View Full Version : email notification of rss change?



blairm
March 4th, 2009, 12:45 AM
Hi,

Looking at writing some form of web scraper to monitor the latest headlines.

Almost there with one site (which has no robots.txt), but the other I'm interested in has a robots.txt file which indicates - quite fairly - that the webmaster frowns upon scraping.

That site does have an rss feed - do the same restrictions on scraping generally cover rss feeds as well?

Considering scraping the rss page every 60 minutes while I'm at work and beng notified of new headlines by email.

(background: need notifications at work; our IT department refuses to install a feed reader and seems to have blocked the one in IE. They are however okay with me hosting something on one of my computers and using email notifications of new headlines).

Blair

cabalas
March 4th, 2009, 01:31 AM
What about a web based feed reader like google reader (http://reader.google.com)? would that not do the trick

G|N|
March 4th, 2009, 08:36 AM
You could use the new version from specto (http://specto.sf.net)...
It is able to monitor webpages and you can define a custom command when the webpage is updated (so sending you the email using sendemail)

rdingram
March 9th, 2009, 03:11 PM
Check out rss2email.
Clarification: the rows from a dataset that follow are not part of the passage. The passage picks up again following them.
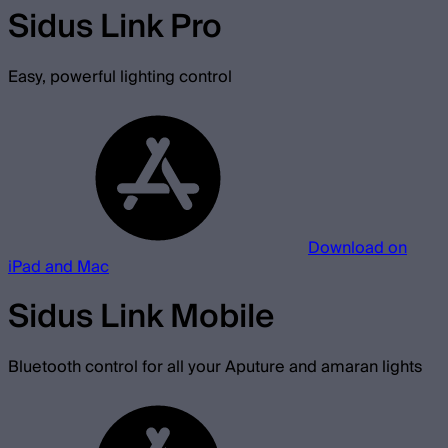
Sidus Link Pro
Easy, powerful lighting control
Download on
iPad and Mac
Sidus Link Mobile
Bluetooth control for all your Aputure and amaran lights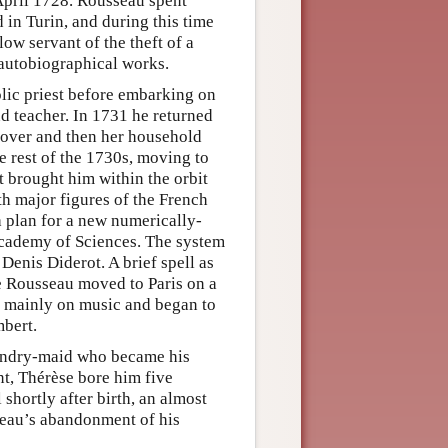
April 1728. Rousseau spent
in Turin, and during this time
ow servant of the theft of a
 autobiographical works.
olic priest before embarking on
nd teacher. In 1731 he returned
lover and then her household
rest of the 1730s, moving to
t brought him within the orbit
th major figures of the French
a plan for a new numerically-
Academy of Sciences. The system
Denis Diderot. A brief spell as
e Rousseau moved to Paris on a
 mainly on music and began to
bert.
aundry-maid who became his
nt, Thérèse bore him five
shortly after birth, an almost
seau’s abandonment of his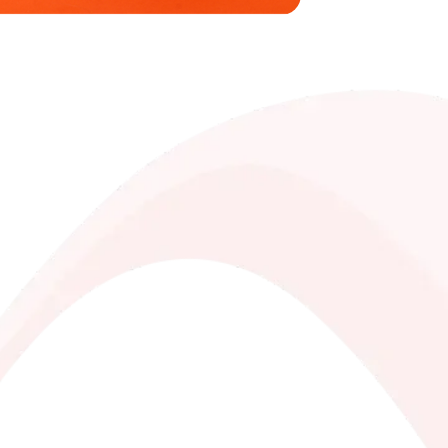
saves you money!
bility, ingredients, nutritional values,
 creams, nut creams, and coffee with
es prepared especially for you
every purchase and redeem them for free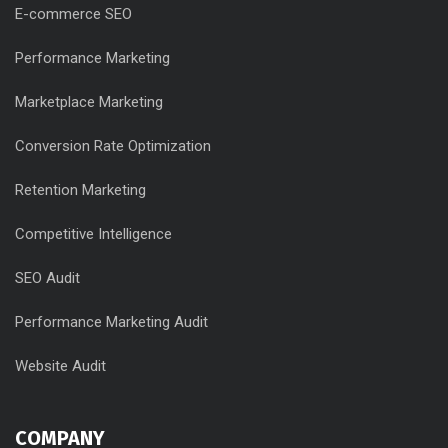
E-commerce SEO
Performance Marketing
Marketplace Marketing
Conversion Rate Optimization
Retention Marketing
Competitive Intelligence
SEO Audit
Performance Marketing Audit
Website Audit
COMPANY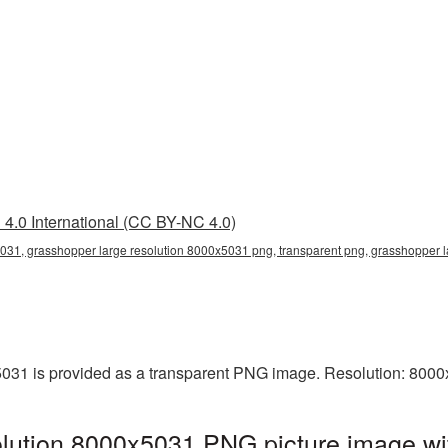
4.0 International (CC BY-NC 4.0)
031, grasshopper large resolution 8000x5031 png, transparent png, grasshopper l
031 is provided as a transparent PNG image. Resolution: 8000
lution 8000x5031 PNG picture image wi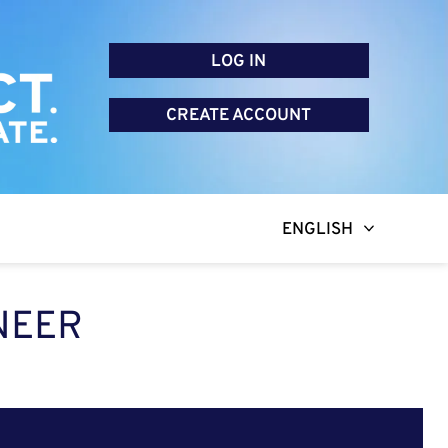
LOG IN
CREATE ACCOUNT
ENGLISH
NEER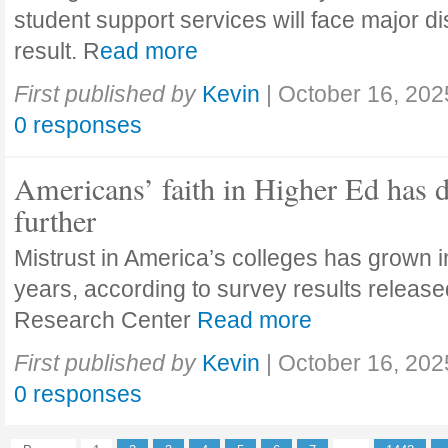
student support services will face major di
result. R
ead more
First published by
Kevin
|
October 16, 202
0 responses
Americans’ faith in Higher Ed has 
further
Mistrust in America’s colleges has grown in
years, according to survey results releas
Research Center
Read more
First published by
Kevin
|
October 16, 202
0 responses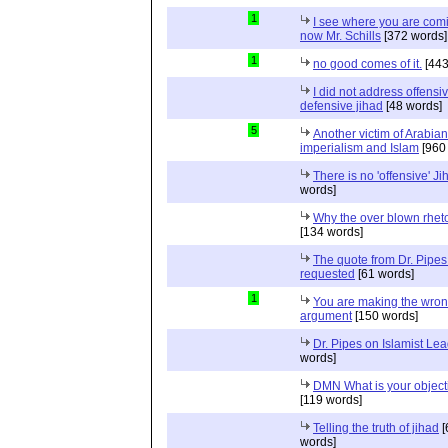
1
I see where you are com
now Mr. Schills
[372 words]
1
no good comes of it.
[443
I did not address offensiv
defensive jihad
[48 words]
5
Another victim of Arabian
imperialism and Islam
[960
There is no 'offensive' Ji
words]
Why the over blown rhet
[134 words]
The quote from Dr. Pipes
requested
[61 words]
1
You are making the wro
argument
[150 words]
Dr. Pipes on Islamist Le
words]
DMN What is your object
[119 words]
Telling the truth of jihad
[
words]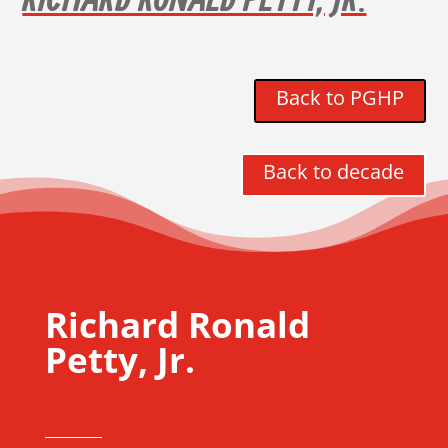
RICHARD RONALD PETTY, JR.
Back to PGHP
Back to decade
Richard Ronald
Petty, Jr.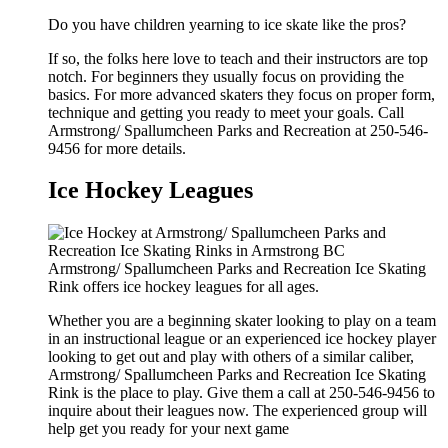
Do you have children yearning to ice skate like the pros?
If so, the folks here love to teach and their instructors are top
notch. For beginners they usually focus on providing the
basics. For more advanced skaters they focus on proper form,
technique and getting you ready to meet your goals. Call
Armstrong/ Spallumcheen Parks and Recreation at 250-546-
9456 for more details.
Ice Hockey Leagues
Armstrong/ Spallumcheen Parks and Recreation Ice Skating
Rink offers ice hockey leagues for all ages.
Whether you are a beginning skater looking to play on a team
in an instructional league or an experienced ice hockey player
looking to get out and play with others of a similar caliber,
Armstrong/ Spallumcheen Parks and Recreation Ice Skating
Rink is the place to play. Give them a call at 250-546-9456 to
inquire about their leagues now. The experienced group will
help get you ready for your next game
If you set it up as a cron job it will email you when a new rss post is out.

you can install by doing


sudo apt-get install rss2email

wmcbrine
March 9th, 2009, 05:04 PM
That site does have an rss feed - do the same restrictions on scraping generally cover rss feeds as well?No, that's kind of the whole point of RSS (i.e., to make it easier for machines to access the content). Reading an RSS feed is not "scraping". Not that I agree that a webmaster trying to prohibit screen scraping is being "fair", or that that's anything you should pay attention to. Also, I suspect that someone saying "don't screen scrape", and simultaneously offering an RSS feed, may not know what he's doing. Unless he's saying, "Look, we have this nice RSS feed over here, you don't need to scrape."

Are you sure it wasn't about hot-linking rather than scraping? That would make more sense.